Mthwakazi case dismissed

News
THE Bulawayo Magistrate’s Court on Friday dismissed an application for referral to the Supreme Court of the case of 23 Mthwakazi Youth Leader’s Joint Resolution activists, who are charged with criminal nuisance.

THE Bulawayo Magistrate’s Court on Friday dismissed an application for referral to the Supreme Court of the case of 23 Mthwakazi Youth Leader’s Joint Resolution activists, who are charged with criminal nuisance.

STAFF REPORTER

Mqondisi Moyo and 22 others in June, filed an application for referral of their case to the Supreme Court, where they intended to contest the constitutionality of charges laid against them.

Bulawayo magistrate Gladmore Mushove on Friday dismissed the application and remanded the case to September 24 for trial.

In dismissing the application, the magistrate said due to allegations that they had protested without notifying the regulatory authority and allegedly violated the road users’ right to free flow of traffic, they were supposed to be tried on the charges laid against them.

Their defence lawyer Dumisani Dube had submitted in court that it is enshrined in the Constitution that people or organisations have a right to demonstrate and petition authorities.

He said the charge over their demonstration violates their constitutional rights.

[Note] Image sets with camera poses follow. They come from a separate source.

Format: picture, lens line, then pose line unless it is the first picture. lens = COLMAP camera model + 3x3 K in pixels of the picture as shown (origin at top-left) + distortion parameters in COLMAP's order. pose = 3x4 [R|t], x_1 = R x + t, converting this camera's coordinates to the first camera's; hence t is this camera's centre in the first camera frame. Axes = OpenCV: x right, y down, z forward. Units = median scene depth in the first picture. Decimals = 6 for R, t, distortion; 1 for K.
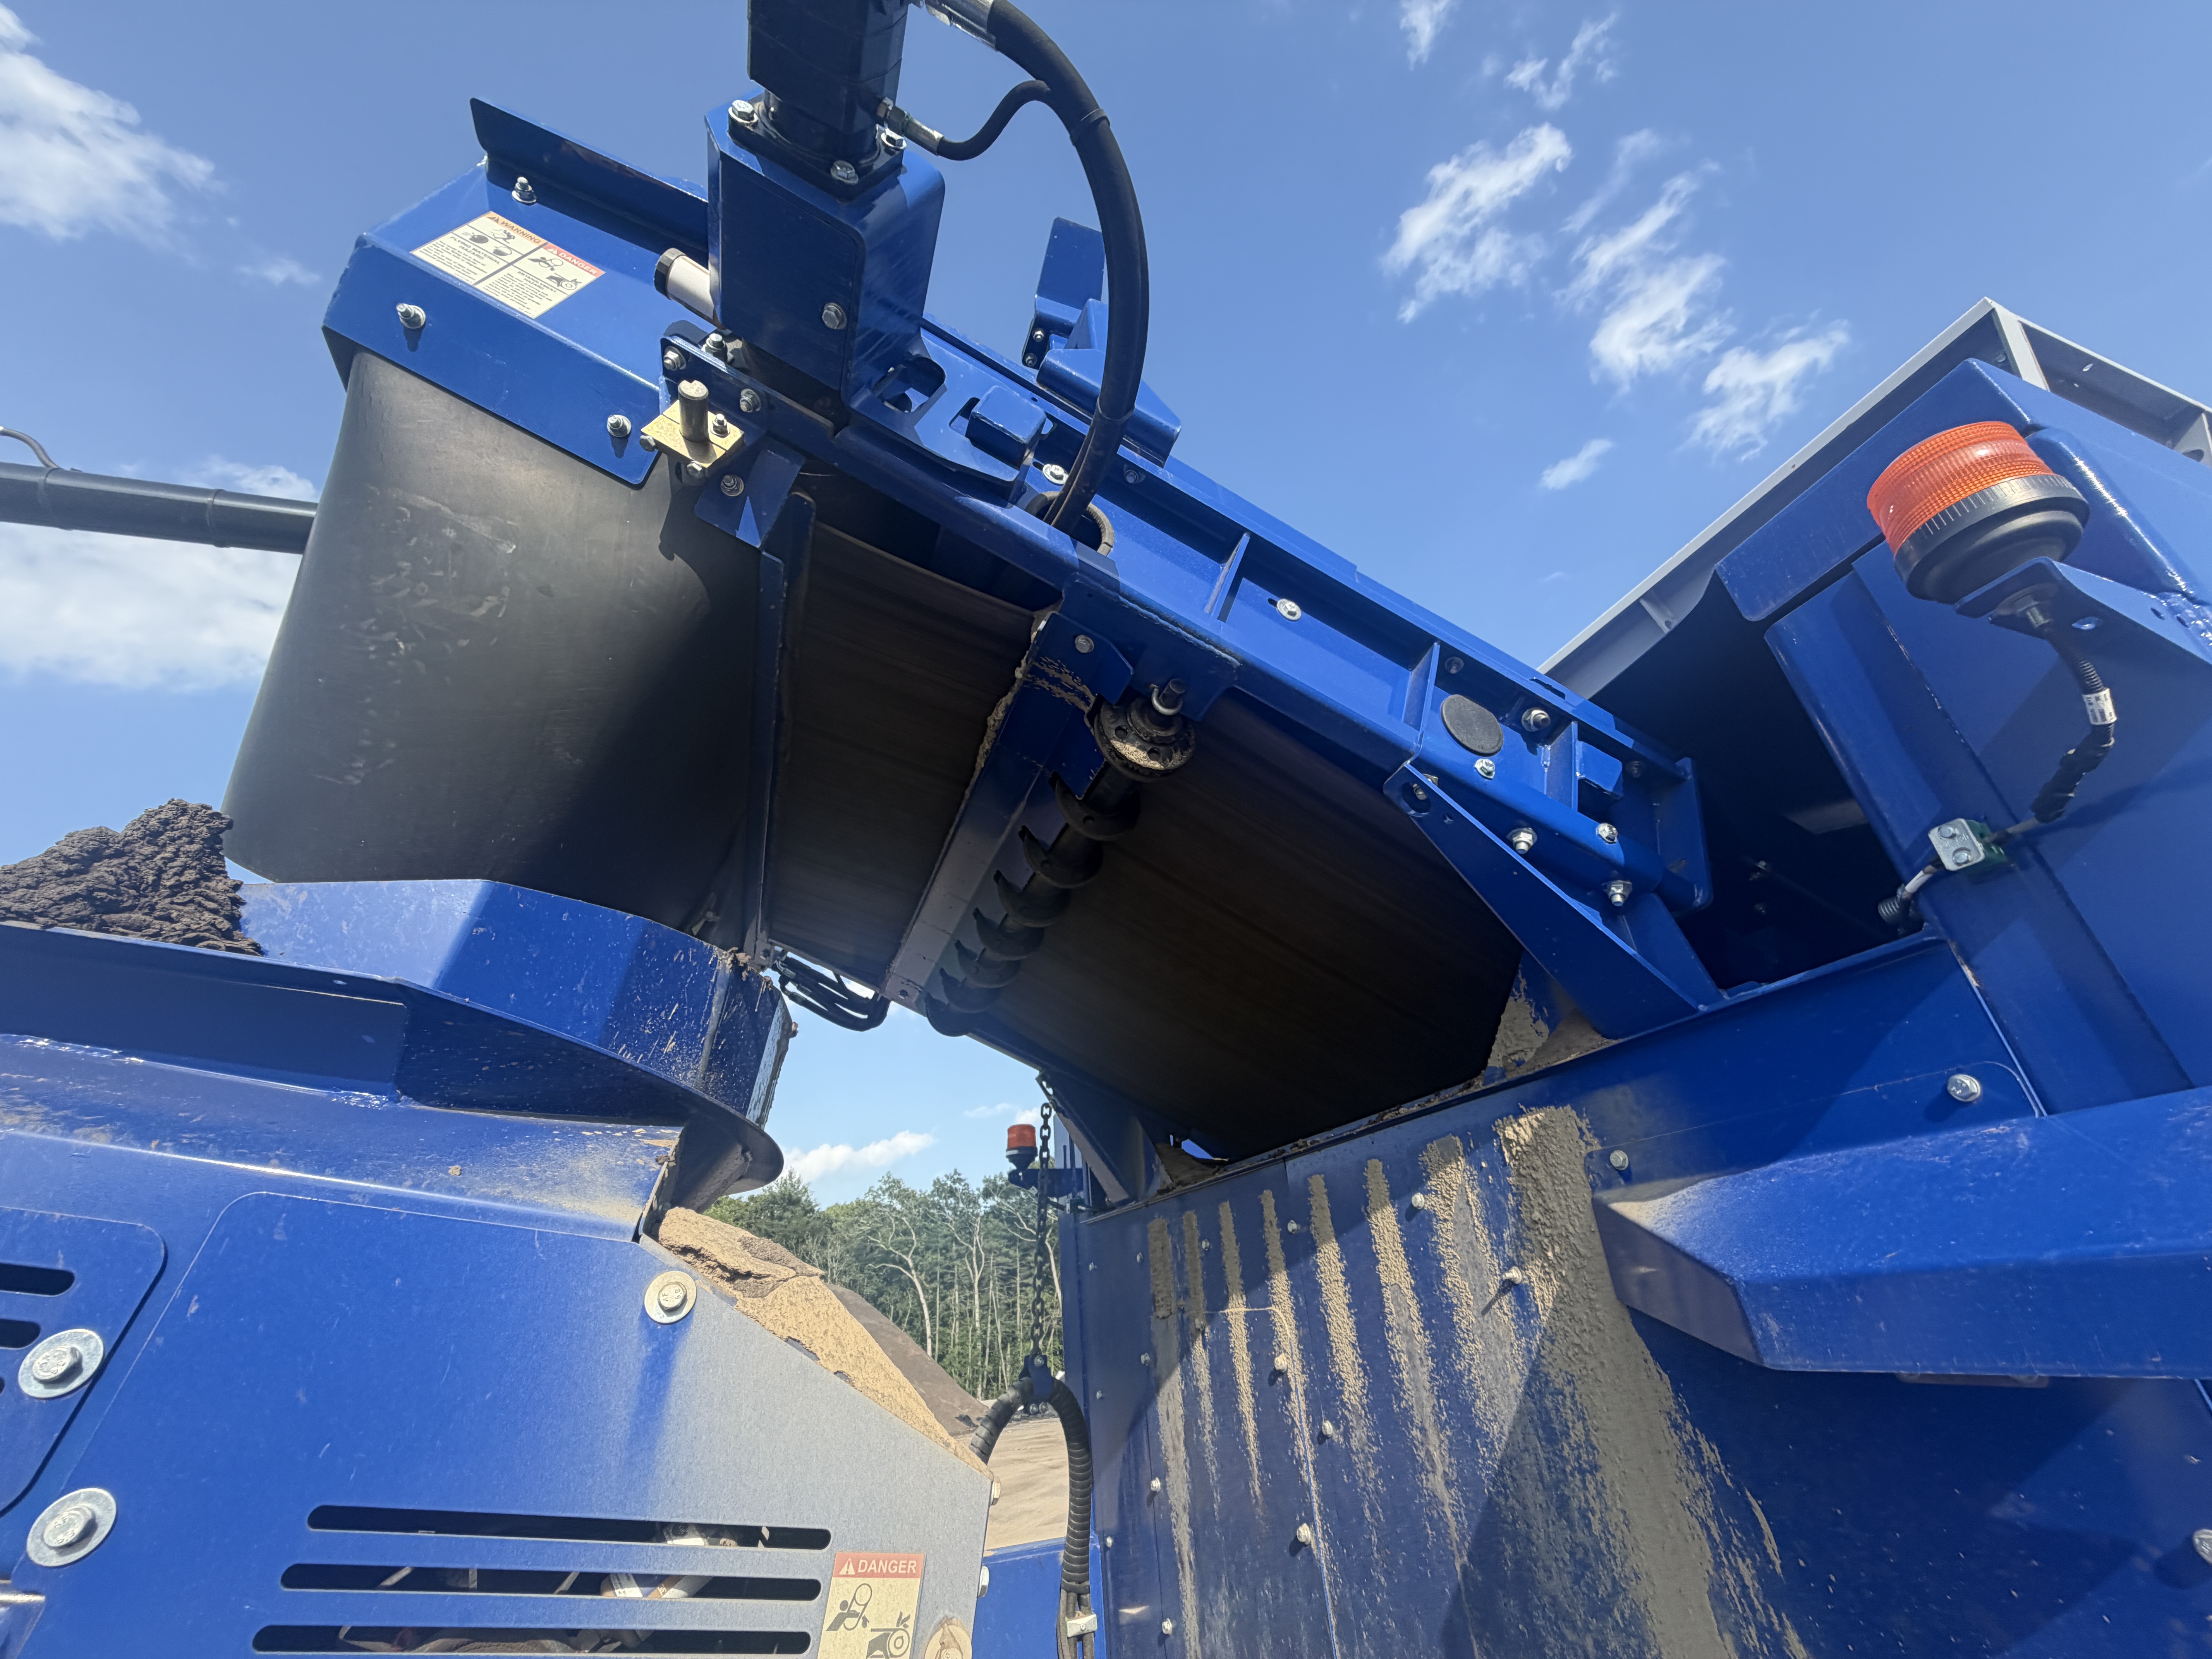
lens RADIAL K [[879.1, 0, 1106.0], [0, 879.1, 829.5], [0, 0, 1]] dist [0.000543, -0.000022]
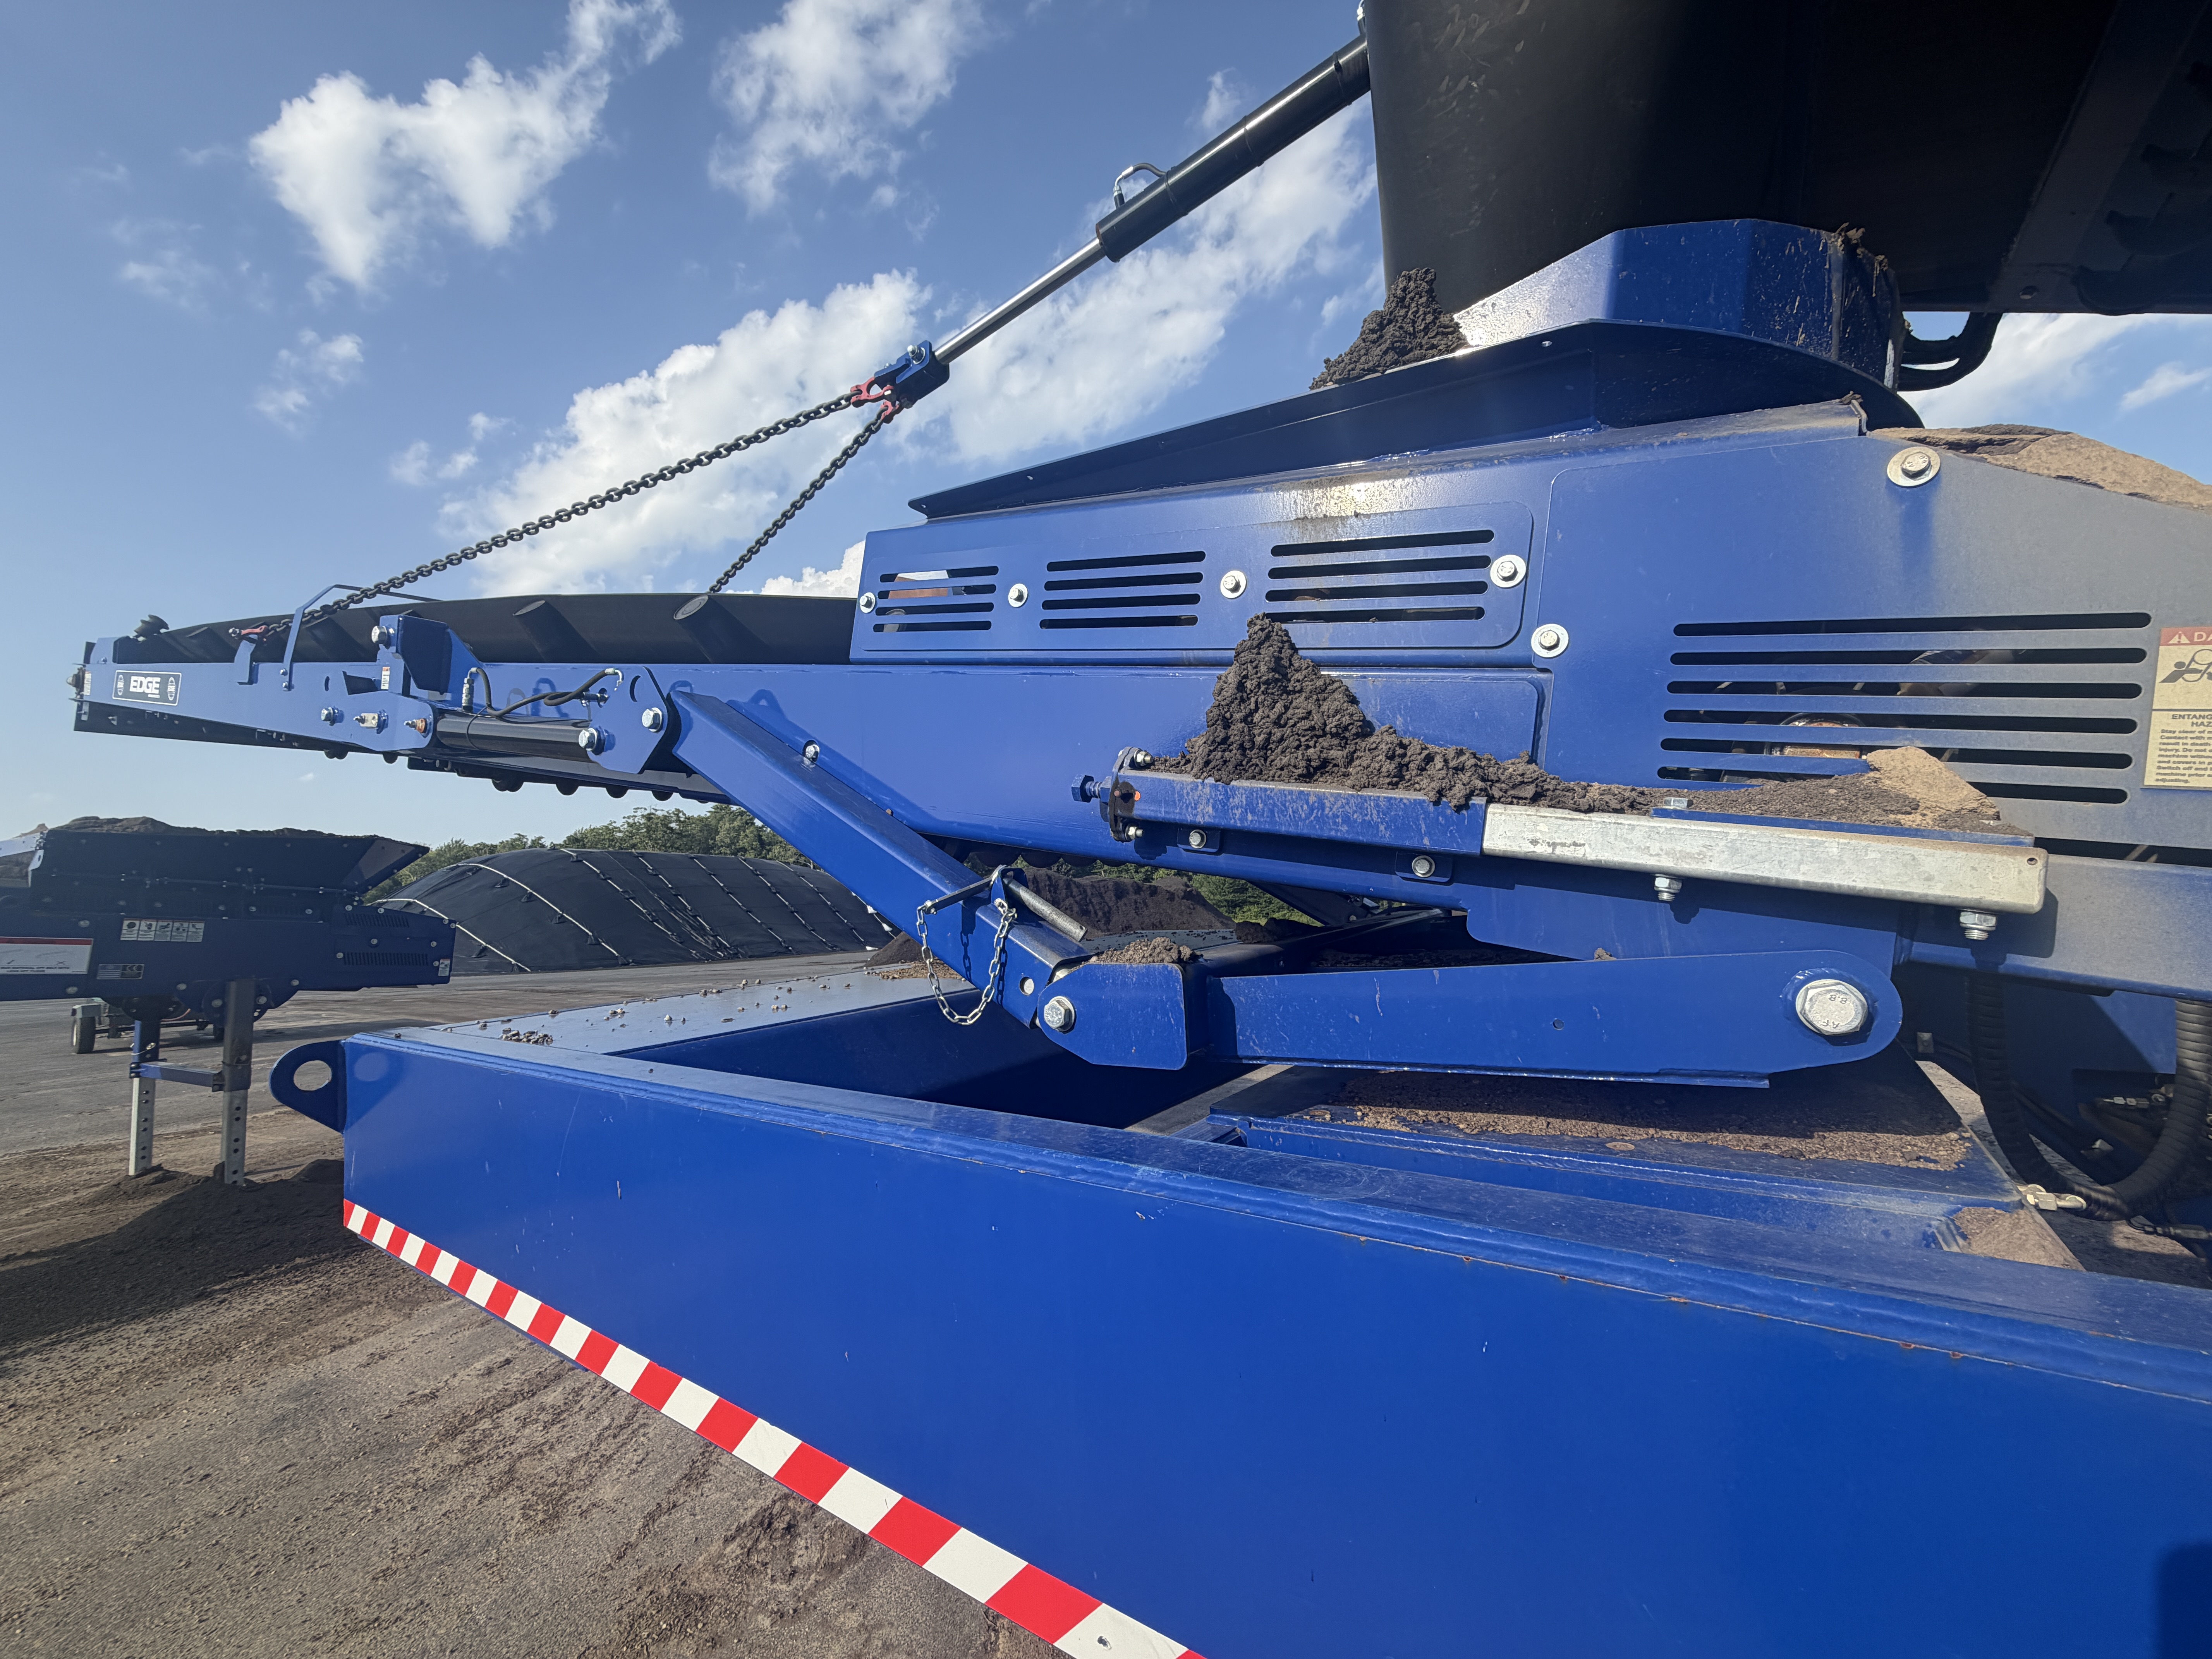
lens RADIAL K [[892.6, 0, 1106.0], [0, 892.6, 829.5], [0, 0, 1]] dist [0.001666, 0.000151]
pose [[0.554820, -0.010502, -0.831904, -0.071078], [0.407578, 0.875143, 0.260777, 0.137963], [0.725297, -0.483750, 0.489828, -0.396487]]
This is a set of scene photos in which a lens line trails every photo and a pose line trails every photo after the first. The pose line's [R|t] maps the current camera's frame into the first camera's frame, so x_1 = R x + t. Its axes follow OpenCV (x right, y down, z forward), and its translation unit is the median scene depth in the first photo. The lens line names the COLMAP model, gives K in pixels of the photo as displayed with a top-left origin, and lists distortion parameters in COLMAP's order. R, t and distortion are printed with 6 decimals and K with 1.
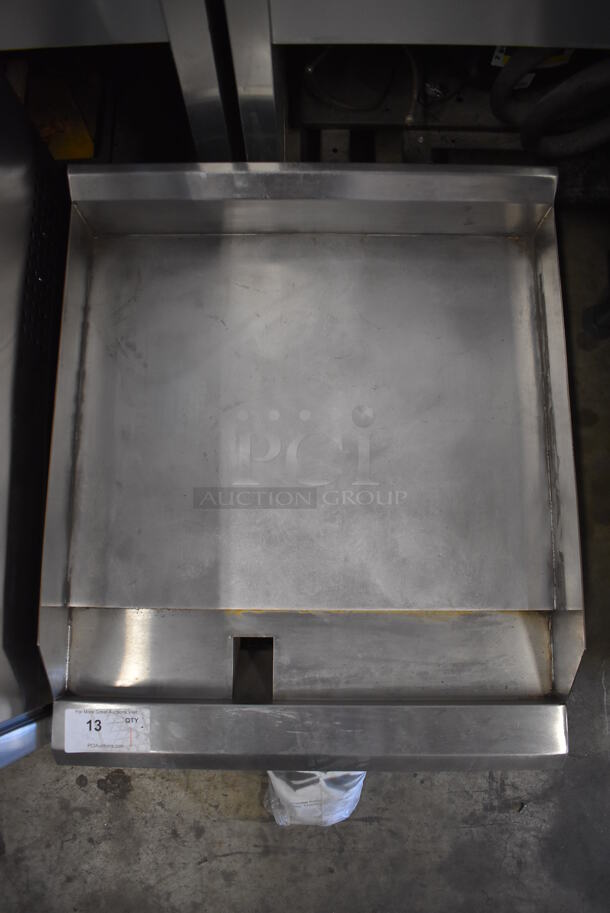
lens RADIAL K [[708.4, 0, 302.0], [0, 708.4, 449.9], [0, 0, 1]] dist [-0.112600, 0.030924]
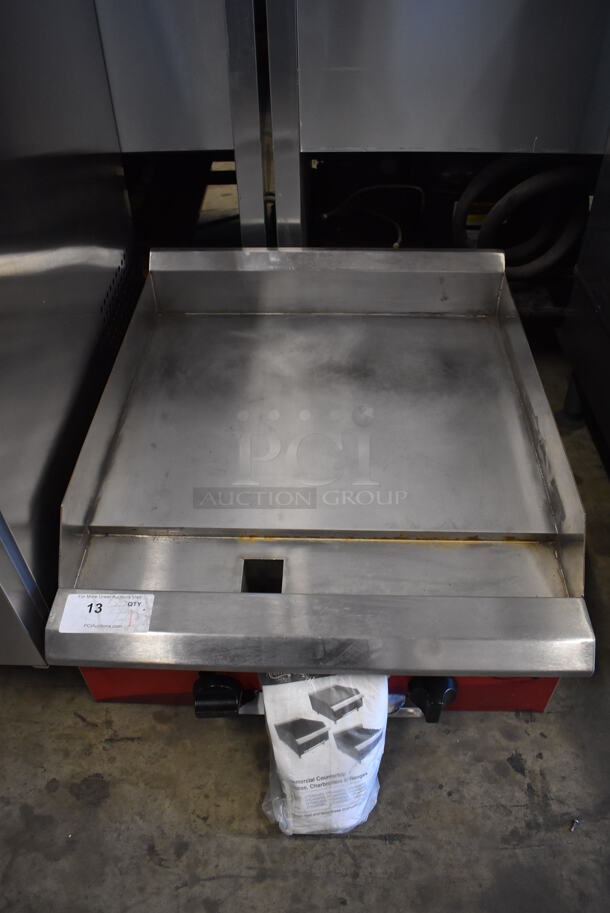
lens RADIAL K [[708.4, 0, 304.9], [0, 708.4, 456.7], [0, 0, 1]] dist [-0.112600, 0.030924]
pose [[0.999578, 0.013038, -0.025962, 0.012785], [-0.025398, 0.826043, -0.563034, 0.631264], [0.014104, 0.563456, 0.826026, 0.063638]]
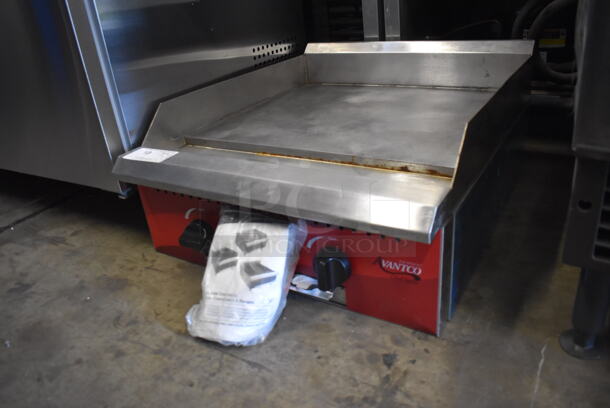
lens RADIAL K [[473.3, 0, 307.1], [0, 473.3, 204.9], [0, 0, 1]] dist [-0.112600, 0.030924]
pose [[0.845182, 0.159476, -0.510132, 0.472098], [-0.495491, 0.591633, -0.635971, 0.797802], [0.200389, 0.790277, 0.579056, 0.450158]]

The protesters are out of custody on $50 bail each.

Moyo and 22 others were arrested on April 8 this year while demonstrating against the Zesa move to employ 300 people from outside Bulawayo at its Insukamini substation in Emganwini.

They were initially charged with two counts, one of criminal nuisance and the another of causing an offence to persons of a particular race or region, as defined in sections 46 as read with Section 2 (v) of the third Schedule to the Criminal Law (Codification and Reform) Act and Section 42 (2) of the same Act respectively.

The charge of causing hatred to persons of another tribe has since been dropped.

The State led by Jeremiah Mutsindikwa told the court that on April 8, Moyo and 22 others unlawfully employed means, which were likely to interfere with the ordinary comfort, convenience, peace or quiet of the public by holding an unauthorised procession, moving in the middle of the road disturbing motorists and the general public, carrying placards, flyers and a petition document denouncing Zesa Insukamini substation workers recruitment.

They allegedly held an unlawful march from Bellevue shopping complex carrying the material demanding that all Mashonaland contract employees hired by Zesa must return to their region and pave way for the people of Matabeleland, thereby publicly making a provocative statements that caused offence to a particular tribe or intended to cause such offence.